-- TASK REQUIREMENTS --
Go to the line containing "durchsetzen aber es" in the records below and print it and every following line exactly, on through the line containing "gehen. Ich sehe", then stop.

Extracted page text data
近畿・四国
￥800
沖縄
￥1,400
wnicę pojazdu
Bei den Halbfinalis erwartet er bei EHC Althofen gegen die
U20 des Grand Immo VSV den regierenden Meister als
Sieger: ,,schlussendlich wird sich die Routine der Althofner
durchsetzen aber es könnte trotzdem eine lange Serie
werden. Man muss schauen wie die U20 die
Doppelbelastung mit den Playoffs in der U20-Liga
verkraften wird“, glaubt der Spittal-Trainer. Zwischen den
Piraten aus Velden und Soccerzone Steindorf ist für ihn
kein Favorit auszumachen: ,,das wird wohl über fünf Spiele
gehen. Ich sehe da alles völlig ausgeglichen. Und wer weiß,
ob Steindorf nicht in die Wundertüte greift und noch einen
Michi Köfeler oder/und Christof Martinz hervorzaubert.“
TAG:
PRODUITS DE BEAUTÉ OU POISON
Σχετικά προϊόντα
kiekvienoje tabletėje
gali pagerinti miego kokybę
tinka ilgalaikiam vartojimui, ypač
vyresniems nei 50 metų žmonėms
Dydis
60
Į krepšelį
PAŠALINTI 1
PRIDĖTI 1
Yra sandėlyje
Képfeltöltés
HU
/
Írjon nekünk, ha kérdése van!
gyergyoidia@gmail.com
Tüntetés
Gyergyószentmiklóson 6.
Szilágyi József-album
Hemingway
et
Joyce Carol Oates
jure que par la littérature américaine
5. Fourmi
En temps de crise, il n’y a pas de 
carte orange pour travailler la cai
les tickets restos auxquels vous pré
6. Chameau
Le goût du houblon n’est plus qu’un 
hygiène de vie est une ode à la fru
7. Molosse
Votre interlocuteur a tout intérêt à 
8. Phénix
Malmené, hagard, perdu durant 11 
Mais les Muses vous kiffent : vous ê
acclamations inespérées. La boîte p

-- FINISHED EXERCISE --
durchsetzen aber es könnte trotzdem eine lange Serie
werden. Man muss schauen wie die U20 die
Doppelbelastung mit den Playoffs in der U20-Liga
verkraften wird“, glaubt der Spittal-Trainer. Zwischen den
Piraten aus Velden und Soccerzone Steindorf ist für ihn
kein Favorit auszumachen: ,,das wird wohl über fünf Spiele
gehen. Ich sehe da alles völlig ausgeglichen. Und wer weiß,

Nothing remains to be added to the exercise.